**Data records:**
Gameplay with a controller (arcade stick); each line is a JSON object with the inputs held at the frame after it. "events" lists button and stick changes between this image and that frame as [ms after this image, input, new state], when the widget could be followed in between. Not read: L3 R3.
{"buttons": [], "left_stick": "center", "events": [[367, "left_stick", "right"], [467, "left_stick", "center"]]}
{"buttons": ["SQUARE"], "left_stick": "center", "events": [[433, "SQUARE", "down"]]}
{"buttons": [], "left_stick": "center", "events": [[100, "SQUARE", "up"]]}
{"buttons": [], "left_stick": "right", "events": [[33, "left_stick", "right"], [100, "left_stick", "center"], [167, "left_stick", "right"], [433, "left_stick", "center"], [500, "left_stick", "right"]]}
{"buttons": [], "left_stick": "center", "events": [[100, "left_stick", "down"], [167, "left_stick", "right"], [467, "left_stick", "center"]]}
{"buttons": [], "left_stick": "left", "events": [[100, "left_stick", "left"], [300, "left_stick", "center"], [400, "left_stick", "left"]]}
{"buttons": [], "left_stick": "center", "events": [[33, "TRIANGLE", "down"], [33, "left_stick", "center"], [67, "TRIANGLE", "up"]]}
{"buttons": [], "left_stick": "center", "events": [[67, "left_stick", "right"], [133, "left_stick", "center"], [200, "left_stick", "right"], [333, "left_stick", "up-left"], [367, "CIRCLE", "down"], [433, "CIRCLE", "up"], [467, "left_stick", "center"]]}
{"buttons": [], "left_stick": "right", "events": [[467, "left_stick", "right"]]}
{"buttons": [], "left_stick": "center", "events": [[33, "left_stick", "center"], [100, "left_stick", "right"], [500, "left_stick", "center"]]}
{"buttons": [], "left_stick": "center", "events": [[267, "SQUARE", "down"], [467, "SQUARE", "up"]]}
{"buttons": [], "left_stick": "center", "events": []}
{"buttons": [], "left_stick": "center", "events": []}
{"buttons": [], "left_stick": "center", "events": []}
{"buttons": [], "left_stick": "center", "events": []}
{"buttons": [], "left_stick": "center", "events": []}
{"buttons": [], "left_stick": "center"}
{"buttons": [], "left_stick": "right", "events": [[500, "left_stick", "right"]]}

**Exercise:** Write out the whole listing above once more, exactly.

**Solved exercise:**
Gameplay with a controller (arcade stick); each line is a JSON object with the inputs held at the frame after it. "events" lists button and stick changes between this image and that frame as [ms after this image, input, new state], when the widget could be followed in between. Not read: L3 R3.
{"buttons": [], "left_stick": "center", "events": [[367, "left_stick", "right"], [467, "left_stick", "center"]]}
{"buttons": ["SQUARE"], "left_stick": "center", "events": [[433, "SQUARE", "down"]]}
{"buttons": [], "left_stick": "center", "events": [[100, "SQUARE", "up"]]}
{"buttons": [], "left_stick": "right", "events": [[33, "left_stick", "right"], [100, "left_stick", "center"], [167, "left_stick", "right"], [433, "left_stick", "center"], [500, "left_stick", "right"]]}
{"buttons": [], "left_stick": "center", "events": [[100, "left_stick", "down"], [167, "left_stick", "right"], [467, "left_stick", "center"]]}
{"buttons": [], "left_stick": "left", "events": [[100, "left_stick", "left"], [300, "left_stick", "center"], [400, "left_stick", "left"]]}
{"buttons": [], "left_stick": "center", "events": [[33, "TRIANGLE", "down"], [33, "left_stick", "center"], [67, "TRIANGLE", "up"]]}
{"buttons": [], "left_stick": "center", "events": [[67, "left_stick", "right"], [133, "left_stick", "center"], [200, "left_stick", "right"], [333, "left_stick", "up-left"], [367, "CIRCLE", "down"], [433, "CIRCLE", "up"], [467, "left_stick", "center"]]}
{"buttons": [], "left_stick": "right", "events": [[467, "left_stick", "right"]]}
{"buttons": [], "left_stick": "center", "events": [[33, "left_stick", "center"], [100, "left_stick", "right"], [500, "left_stick", "center"]]}
{"buttons": [], "left_stick": "center", "events": [[267, "SQUARE", "down"], [467, "SQUARE", "up"]]}
{"buttons": [], "left_stick": "center", "events": []}
{"buttons": [], "left_stick": "center", "events": []}
{"buttons": [], "left_stick": "center", "events": []}
{"buttons": [], "left_stick": "center", "events": []}
{"buttons": [], "left_stick": "center", "events": []}
{"buttons": [], "left_stick": "center"}
{"buttons": [], "left_stick": "right", "events": [[500, "left_stick", "right"]]}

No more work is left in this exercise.